My eyes close, and tears start to roll down my face. In my mind, I’m on the operating table, bright lights above me…and then all of a sudden I’m lying in the soft, bright green grass of a beautiful, lush field. I feel the warm breeze blowing across my face as I lie there, palms open. I feel the sunshine on my face and stare up at the bluest of skies. I can even sense the soft, thick coat of sheep’s wool. A smile rests across my face. I am completely at peace.
I’m right here with you, sweet girl. Don’t you worry. I’m right here. All you have to do is lie down and rest.
I hear the words and feel them all at the same time. He’s there reminding me, it will all be okay. The Lord is my shepherd, I don’t have to worry, I don’t have to fear. I can lie down and rest. I can surrender fully.
Oh, how I love these fleeting moments with the Holy Spirit. I used to think that sounded crazy, talk of these spiritual encounters (my friend and I like to call them “a little bit of woo-woo”), but now I know it’s how He meets with us when we are desperate for his presence. We just have to be willing to receive, to be open to what His Spirit has for us. The direct line to the God of wonders is always available to us, if only we would make the time and space to be still and listen.
I bask in my new super-power of peacefulness, finish with my make up, and pick up the phone to read a text. It’s then that I notice the date… February 23rd. 2/23. Just like the verse that had just breathed new life into me, Psalm 23:2. That made me laugh out loud. I mean, come on!!! Ok, God, I get it! I hear you!

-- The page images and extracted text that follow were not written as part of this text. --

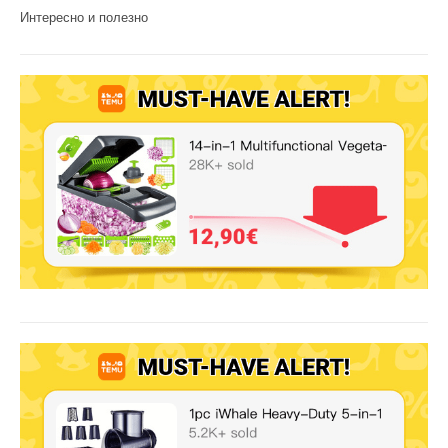
Интересно и полезно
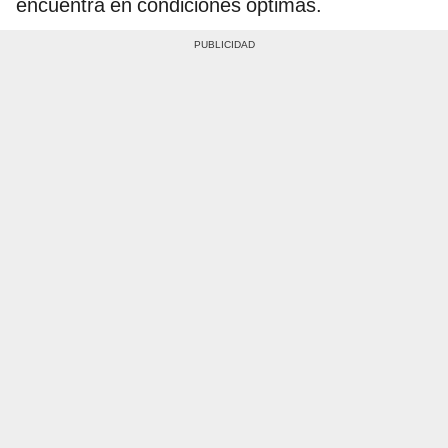
encuentra en condiciones óptimas.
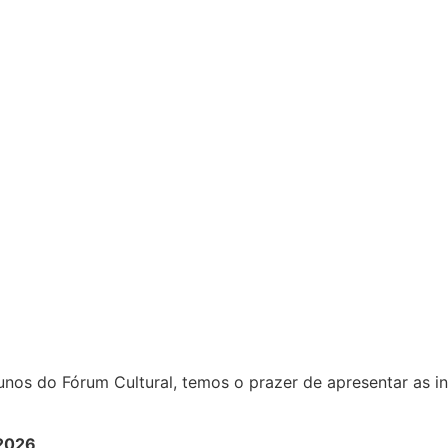
lunos do Fórum Cultural, temos o prazer de apresentar as 
/2026
.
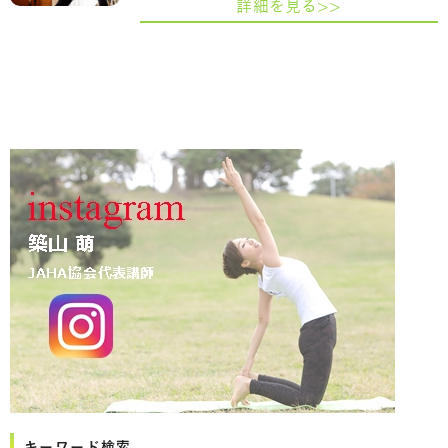
詳細を見る>>
キーワード検索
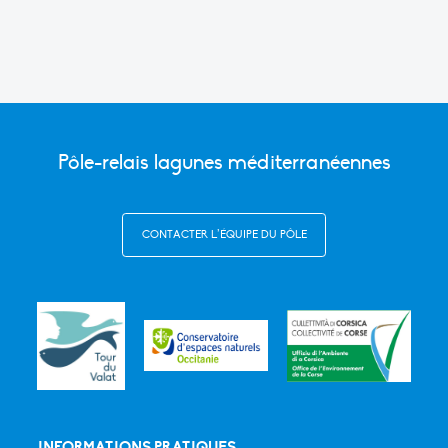
Pôle-relais lagunes méditerranéennes
CONTACTER L’ÉQUIPE DU PÔLE
INFORMATIONS PRATIQUES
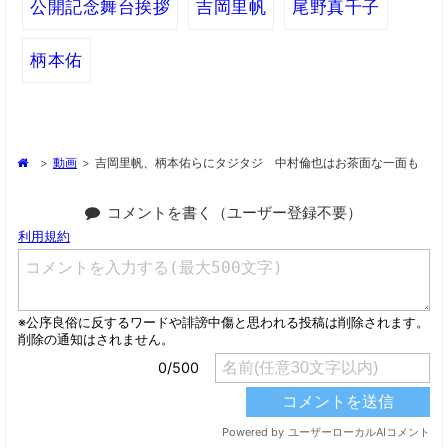
公開記念舞台挨拶
吉岡里帆
尾野真千子
柄本佑
>
動画
>
吉岡里帆、柄本佑らにタジタジ 中村倫也はお茶面な一面も
コメントを書く（ユーザー登録不要）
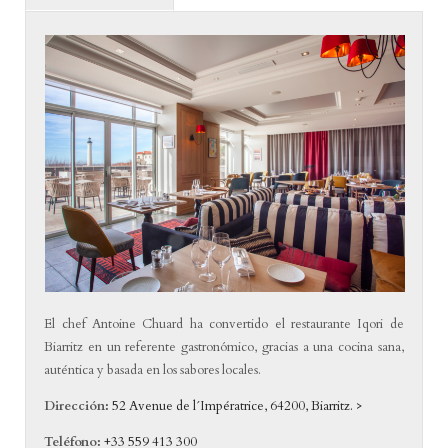
El chef Antoine Chuard ha convertido el restaurante Iqori de
Biarritz en un referente gastronómico, gracias a una cocina sana,
auténtica y basada en los sabores locales.
Dirección:
52 Avenue de l´Impératrice, 64200, Biarritz. >
Teléfono:
+33 559 413 300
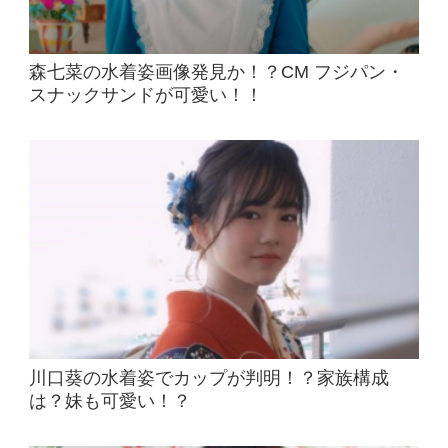
森七菜の水着姿画像発見か！？CM フジパン・
スナックサンドが可愛い！！
川口葵の水着姿でカップが判明！？家族構成
は？妹も可愛い！？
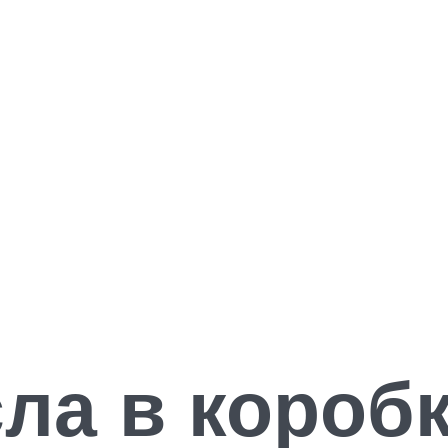
ла в короб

From that day until the surgery, I am washed in perfect peace. Ok, maybe not totally perfect; I am human after all. But sufficient. And with all the conviction I can muster, I do just as He says. I lay down in the soft, green pasture and surrender. Because my Shepherd’s got me. My Shepherd will never leave my side. My Shepherd will lead me down that mountain.
And just like that, as my eyelids lift slowly in that tiny, muted green recovery room, I realize I’ve made it. I’m still there, resting in that lush, green field, the once ominous mountain now only a shadow in the distance.
He’s led me down to safe pasture.
Recovery is slow, but there is stillness and growth in healing. Not only does our body have to slow down and rest, but our faith needs time to sprout new off-shoots, to cultivate the beginnings of new roots. As unwelcome as they are, trials and hardships make for the most fertile soil. You may end up growing fruit to share with others, a tree for someone to lean on, or an endless field of soft, green grass for one to find rest.
Whatever you produce from your pain, His love and faithfulness will shine through you for the all world to see. Not even the tallest, darkest, most treacherous mountain can block your light.
The Shepherd will make sure of that.